- WORK TO BE COMPLETED: From the entries below, retype only the lines from the one with "left knee: (108, 228)" through the one with "left hip: (78, 183)", exactly as written.

- Skeletal landmark data:
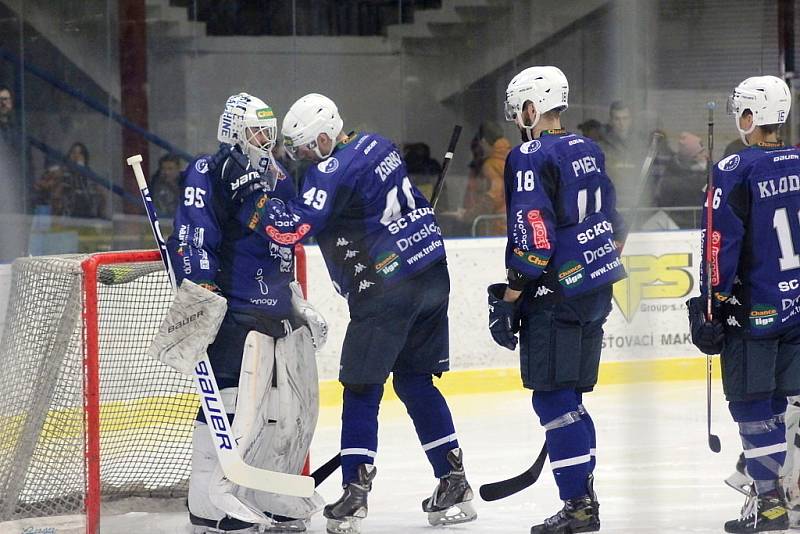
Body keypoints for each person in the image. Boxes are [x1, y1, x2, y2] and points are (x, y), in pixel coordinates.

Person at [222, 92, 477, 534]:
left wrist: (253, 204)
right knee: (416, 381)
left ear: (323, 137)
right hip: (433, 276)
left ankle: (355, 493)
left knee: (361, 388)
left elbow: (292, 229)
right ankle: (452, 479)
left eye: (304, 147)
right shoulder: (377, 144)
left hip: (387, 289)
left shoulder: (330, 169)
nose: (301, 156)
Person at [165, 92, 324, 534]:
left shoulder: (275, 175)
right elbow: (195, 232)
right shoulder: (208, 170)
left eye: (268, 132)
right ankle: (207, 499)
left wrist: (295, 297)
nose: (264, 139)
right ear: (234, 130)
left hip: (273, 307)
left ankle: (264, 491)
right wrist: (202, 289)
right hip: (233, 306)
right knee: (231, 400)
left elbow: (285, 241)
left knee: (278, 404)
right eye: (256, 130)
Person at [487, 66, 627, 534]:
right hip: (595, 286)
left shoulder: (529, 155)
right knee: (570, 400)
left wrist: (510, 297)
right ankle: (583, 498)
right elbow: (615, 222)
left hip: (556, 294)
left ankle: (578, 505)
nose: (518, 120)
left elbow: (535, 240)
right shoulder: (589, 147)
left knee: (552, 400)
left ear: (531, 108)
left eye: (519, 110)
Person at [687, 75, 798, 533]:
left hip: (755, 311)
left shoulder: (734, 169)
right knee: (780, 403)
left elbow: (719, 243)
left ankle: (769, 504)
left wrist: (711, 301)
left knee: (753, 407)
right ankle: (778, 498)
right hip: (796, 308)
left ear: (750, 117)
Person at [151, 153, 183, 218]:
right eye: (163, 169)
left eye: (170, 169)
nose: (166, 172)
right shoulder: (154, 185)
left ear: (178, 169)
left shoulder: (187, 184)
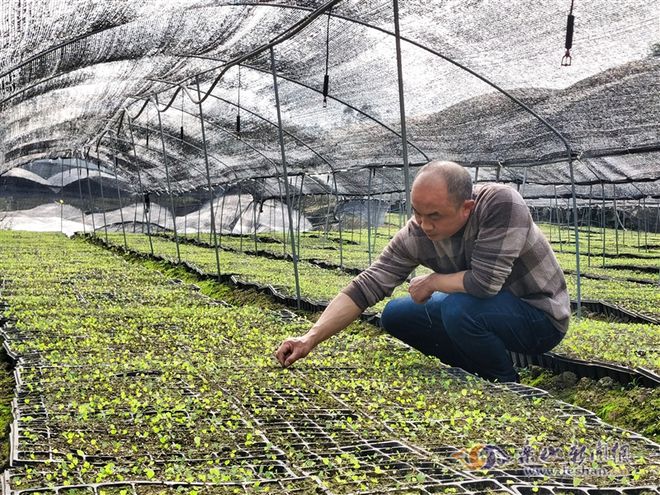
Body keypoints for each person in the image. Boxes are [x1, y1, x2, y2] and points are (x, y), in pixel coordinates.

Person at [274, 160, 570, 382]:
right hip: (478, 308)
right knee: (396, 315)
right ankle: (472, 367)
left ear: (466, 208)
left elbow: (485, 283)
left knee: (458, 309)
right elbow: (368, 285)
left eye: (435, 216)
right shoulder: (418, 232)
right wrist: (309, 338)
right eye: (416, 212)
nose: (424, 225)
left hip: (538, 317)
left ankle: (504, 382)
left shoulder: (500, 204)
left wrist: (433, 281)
...
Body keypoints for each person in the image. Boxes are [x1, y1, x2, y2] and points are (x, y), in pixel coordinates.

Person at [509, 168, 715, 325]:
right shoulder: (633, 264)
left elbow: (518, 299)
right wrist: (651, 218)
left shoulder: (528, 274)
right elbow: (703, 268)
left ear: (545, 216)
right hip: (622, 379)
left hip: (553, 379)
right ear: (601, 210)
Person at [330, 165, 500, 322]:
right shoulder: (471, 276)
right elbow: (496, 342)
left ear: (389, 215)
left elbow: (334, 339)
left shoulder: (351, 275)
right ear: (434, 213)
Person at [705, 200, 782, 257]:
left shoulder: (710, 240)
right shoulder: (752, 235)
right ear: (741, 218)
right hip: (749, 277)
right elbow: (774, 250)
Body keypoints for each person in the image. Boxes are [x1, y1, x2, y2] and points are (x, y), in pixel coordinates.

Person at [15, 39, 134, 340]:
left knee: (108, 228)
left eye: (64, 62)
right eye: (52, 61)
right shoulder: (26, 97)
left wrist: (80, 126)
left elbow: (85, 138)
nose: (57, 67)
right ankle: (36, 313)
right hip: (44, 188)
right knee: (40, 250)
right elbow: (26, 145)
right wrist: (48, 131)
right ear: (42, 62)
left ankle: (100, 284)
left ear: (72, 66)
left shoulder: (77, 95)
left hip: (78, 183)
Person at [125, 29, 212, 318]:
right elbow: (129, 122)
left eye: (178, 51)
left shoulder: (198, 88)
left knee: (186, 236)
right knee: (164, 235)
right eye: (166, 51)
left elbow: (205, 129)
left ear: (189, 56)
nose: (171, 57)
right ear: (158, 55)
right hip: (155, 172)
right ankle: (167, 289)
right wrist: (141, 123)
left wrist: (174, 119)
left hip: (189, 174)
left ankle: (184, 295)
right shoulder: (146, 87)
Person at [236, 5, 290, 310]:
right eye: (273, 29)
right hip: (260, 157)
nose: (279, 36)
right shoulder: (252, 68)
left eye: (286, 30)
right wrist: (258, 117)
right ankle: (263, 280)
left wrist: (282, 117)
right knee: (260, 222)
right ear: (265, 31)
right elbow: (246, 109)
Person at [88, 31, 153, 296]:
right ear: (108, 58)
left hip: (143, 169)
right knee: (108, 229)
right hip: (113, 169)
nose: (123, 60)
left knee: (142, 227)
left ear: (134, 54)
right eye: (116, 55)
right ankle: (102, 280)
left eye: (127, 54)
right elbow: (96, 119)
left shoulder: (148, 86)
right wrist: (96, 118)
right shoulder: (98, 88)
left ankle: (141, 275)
* * *
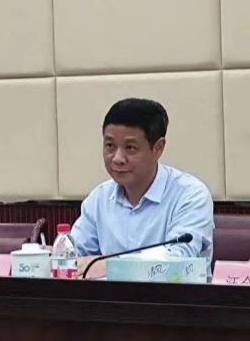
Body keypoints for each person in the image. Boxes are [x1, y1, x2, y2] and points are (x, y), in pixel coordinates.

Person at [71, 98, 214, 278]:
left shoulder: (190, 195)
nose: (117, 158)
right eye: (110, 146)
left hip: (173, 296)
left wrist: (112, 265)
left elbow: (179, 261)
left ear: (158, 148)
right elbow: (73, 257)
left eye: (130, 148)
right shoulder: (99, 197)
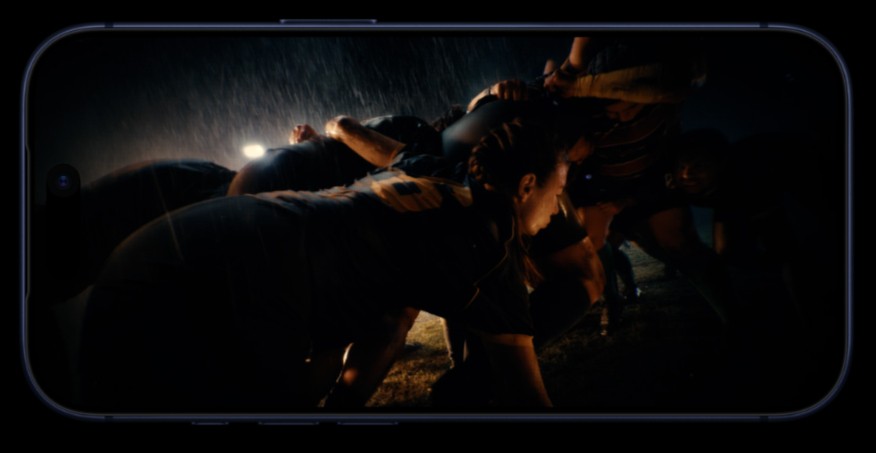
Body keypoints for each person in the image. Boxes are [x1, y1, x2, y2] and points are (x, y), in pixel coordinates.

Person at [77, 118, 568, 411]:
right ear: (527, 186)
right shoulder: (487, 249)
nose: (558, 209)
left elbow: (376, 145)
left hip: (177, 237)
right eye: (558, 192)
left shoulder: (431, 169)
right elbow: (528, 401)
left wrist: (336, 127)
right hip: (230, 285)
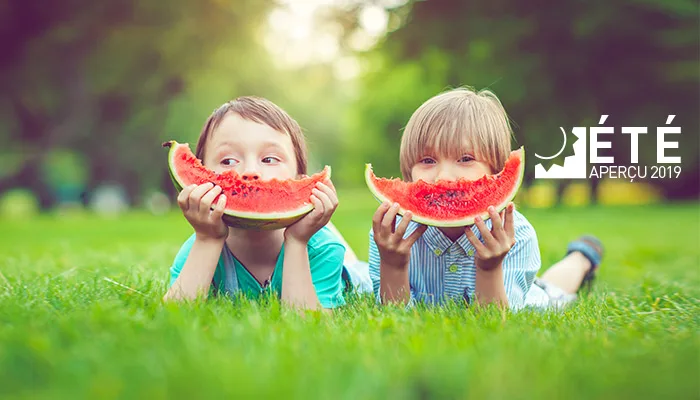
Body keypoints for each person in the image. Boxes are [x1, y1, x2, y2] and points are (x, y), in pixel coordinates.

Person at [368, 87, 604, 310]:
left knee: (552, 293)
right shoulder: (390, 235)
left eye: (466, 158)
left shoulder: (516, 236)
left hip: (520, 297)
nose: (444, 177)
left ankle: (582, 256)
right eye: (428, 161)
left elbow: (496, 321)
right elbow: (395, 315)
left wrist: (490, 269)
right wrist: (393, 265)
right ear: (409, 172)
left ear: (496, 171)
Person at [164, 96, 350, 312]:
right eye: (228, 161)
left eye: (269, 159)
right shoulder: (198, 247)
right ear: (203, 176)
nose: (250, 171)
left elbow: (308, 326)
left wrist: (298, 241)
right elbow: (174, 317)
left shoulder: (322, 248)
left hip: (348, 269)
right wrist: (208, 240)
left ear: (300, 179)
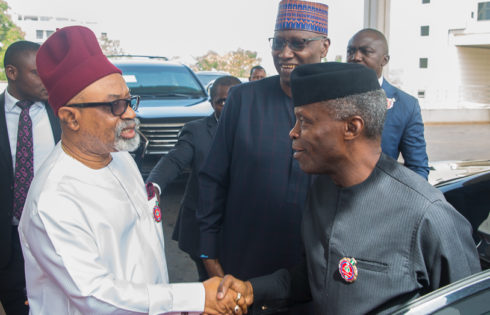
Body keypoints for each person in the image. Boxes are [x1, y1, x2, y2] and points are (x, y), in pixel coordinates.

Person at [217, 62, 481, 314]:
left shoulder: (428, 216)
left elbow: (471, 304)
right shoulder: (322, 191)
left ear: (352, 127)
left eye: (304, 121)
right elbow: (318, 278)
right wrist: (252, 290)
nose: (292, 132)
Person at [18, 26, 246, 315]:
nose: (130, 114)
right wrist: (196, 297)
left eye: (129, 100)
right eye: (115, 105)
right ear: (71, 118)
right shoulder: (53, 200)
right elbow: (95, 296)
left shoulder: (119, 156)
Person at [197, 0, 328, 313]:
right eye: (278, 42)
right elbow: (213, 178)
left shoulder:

- TASK RESULT:
left knee: (108, 228)
left eye: (64, 62)
right eye: (52, 61)
right shoulder: (26, 97)
left wrist: (80, 126)
left elbow: (85, 138)
nose: (57, 67)
right ankle: (36, 313)
right hip: (44, 188)
right knee: (40, 250)
right elbow: (26, 145)
right wrist: (48, 131)
right ear: (42, 62)
left ankle: (100, 284)
left ear: (72, 66)
left shoulder: (77, 95)
left hip: (78, 183)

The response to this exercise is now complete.